• [WHAT TO DO] Return exactly the final stretch of the records below, opening with the line that contains "nose: (109, 74)" and closing with the last line.

• [Named joint coordinates]
::::
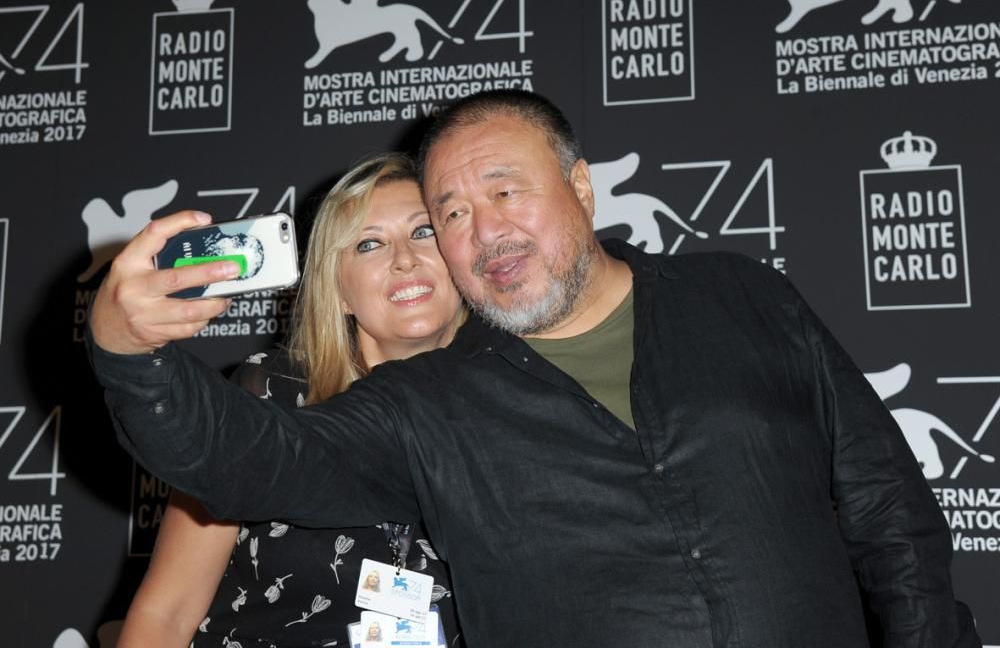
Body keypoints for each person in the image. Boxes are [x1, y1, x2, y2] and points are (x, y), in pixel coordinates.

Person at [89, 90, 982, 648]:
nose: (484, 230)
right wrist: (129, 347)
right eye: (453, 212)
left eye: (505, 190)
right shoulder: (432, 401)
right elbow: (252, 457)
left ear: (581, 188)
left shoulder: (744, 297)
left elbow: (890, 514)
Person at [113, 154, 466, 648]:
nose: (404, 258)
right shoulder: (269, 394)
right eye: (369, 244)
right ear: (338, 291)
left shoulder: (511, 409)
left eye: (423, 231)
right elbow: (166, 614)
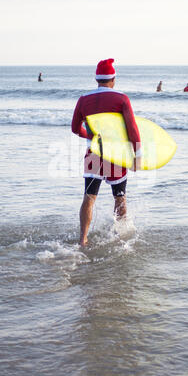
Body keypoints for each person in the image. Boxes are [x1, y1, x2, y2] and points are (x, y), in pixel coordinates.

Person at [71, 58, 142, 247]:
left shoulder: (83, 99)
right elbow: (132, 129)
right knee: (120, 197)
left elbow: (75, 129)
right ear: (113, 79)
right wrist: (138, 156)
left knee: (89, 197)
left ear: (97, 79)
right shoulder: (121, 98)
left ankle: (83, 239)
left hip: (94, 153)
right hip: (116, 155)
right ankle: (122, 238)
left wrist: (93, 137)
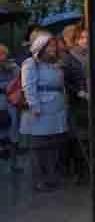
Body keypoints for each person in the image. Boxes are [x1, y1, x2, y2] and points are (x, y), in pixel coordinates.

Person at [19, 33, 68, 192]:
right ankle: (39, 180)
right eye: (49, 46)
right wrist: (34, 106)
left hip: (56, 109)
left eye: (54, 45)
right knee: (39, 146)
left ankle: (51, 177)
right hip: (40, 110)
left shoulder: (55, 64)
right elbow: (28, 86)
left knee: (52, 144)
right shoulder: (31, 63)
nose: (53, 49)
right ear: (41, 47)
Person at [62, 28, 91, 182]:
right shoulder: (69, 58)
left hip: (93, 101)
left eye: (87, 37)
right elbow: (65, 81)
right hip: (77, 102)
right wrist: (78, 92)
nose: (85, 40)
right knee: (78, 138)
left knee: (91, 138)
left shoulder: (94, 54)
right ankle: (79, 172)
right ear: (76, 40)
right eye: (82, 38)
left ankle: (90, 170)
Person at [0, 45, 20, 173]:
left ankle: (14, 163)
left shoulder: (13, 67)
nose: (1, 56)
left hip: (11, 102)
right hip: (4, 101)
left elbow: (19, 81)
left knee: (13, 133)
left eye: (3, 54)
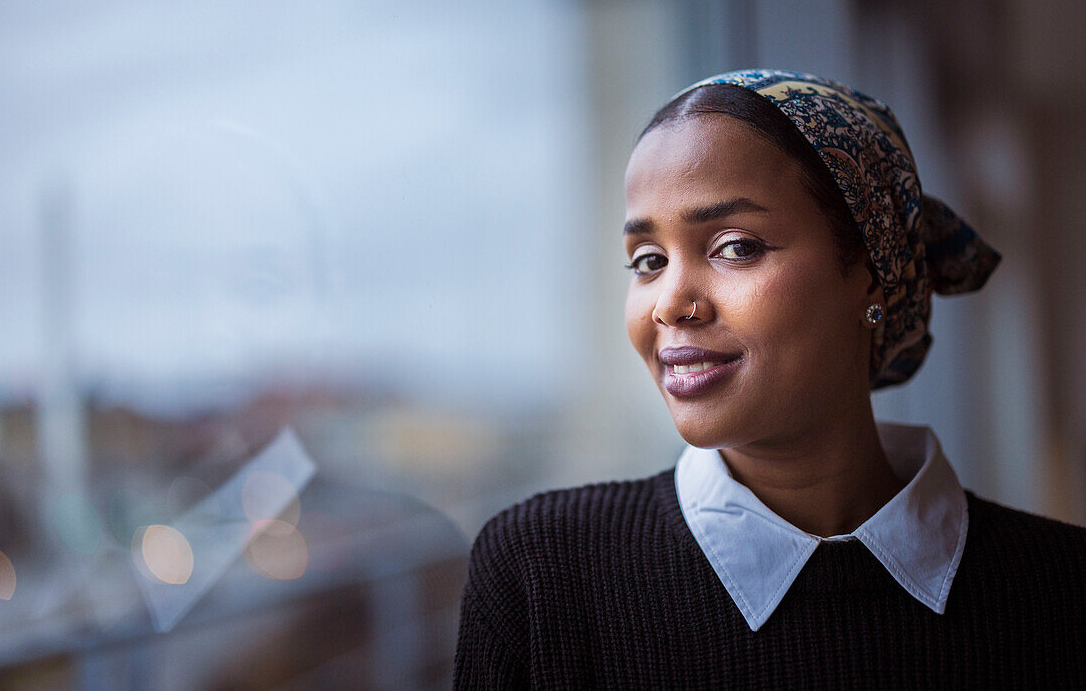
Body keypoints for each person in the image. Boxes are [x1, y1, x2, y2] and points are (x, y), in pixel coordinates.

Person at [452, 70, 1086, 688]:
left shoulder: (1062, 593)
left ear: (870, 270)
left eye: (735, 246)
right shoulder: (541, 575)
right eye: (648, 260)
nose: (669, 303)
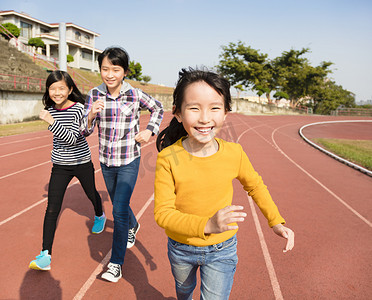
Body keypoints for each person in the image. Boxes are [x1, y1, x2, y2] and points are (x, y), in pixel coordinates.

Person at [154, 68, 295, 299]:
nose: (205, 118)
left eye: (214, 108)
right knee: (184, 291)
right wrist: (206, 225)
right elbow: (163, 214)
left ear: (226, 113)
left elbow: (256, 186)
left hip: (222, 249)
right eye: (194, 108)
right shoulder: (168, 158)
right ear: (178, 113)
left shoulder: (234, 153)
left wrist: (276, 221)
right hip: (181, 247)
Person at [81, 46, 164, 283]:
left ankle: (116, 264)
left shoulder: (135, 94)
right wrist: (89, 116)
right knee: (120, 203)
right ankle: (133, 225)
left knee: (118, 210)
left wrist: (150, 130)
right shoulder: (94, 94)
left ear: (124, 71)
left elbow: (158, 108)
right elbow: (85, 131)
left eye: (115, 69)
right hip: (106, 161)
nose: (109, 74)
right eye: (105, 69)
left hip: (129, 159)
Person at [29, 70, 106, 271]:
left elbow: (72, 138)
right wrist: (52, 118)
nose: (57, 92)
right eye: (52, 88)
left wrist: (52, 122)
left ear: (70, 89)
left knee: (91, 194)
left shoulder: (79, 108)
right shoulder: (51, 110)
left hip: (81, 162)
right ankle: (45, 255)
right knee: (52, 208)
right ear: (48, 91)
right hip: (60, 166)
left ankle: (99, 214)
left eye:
::::
• [WRITTEN RESPONSE]
nose: (109, 74)
right eye: (105, 69)
left hip: (129, 159)
Person at [29, 70, 106, 271]:
left elbow: (72, 138)
right wrist: (52, 118)
nose: (57, 92)
right eye: (52, 88)
left wrist: (52, 122)
left ear: (70, 89)
left knee: (91, 194)
left shoulder: (79, 108)
right shoulder: (51, 110)
left hip: (81, 162)
right ankle: (45, 255)
right knee: (52, 208)
right ear: (48, 91)
right hip: (60, 166)
left ankle: (99, 214)
left eye:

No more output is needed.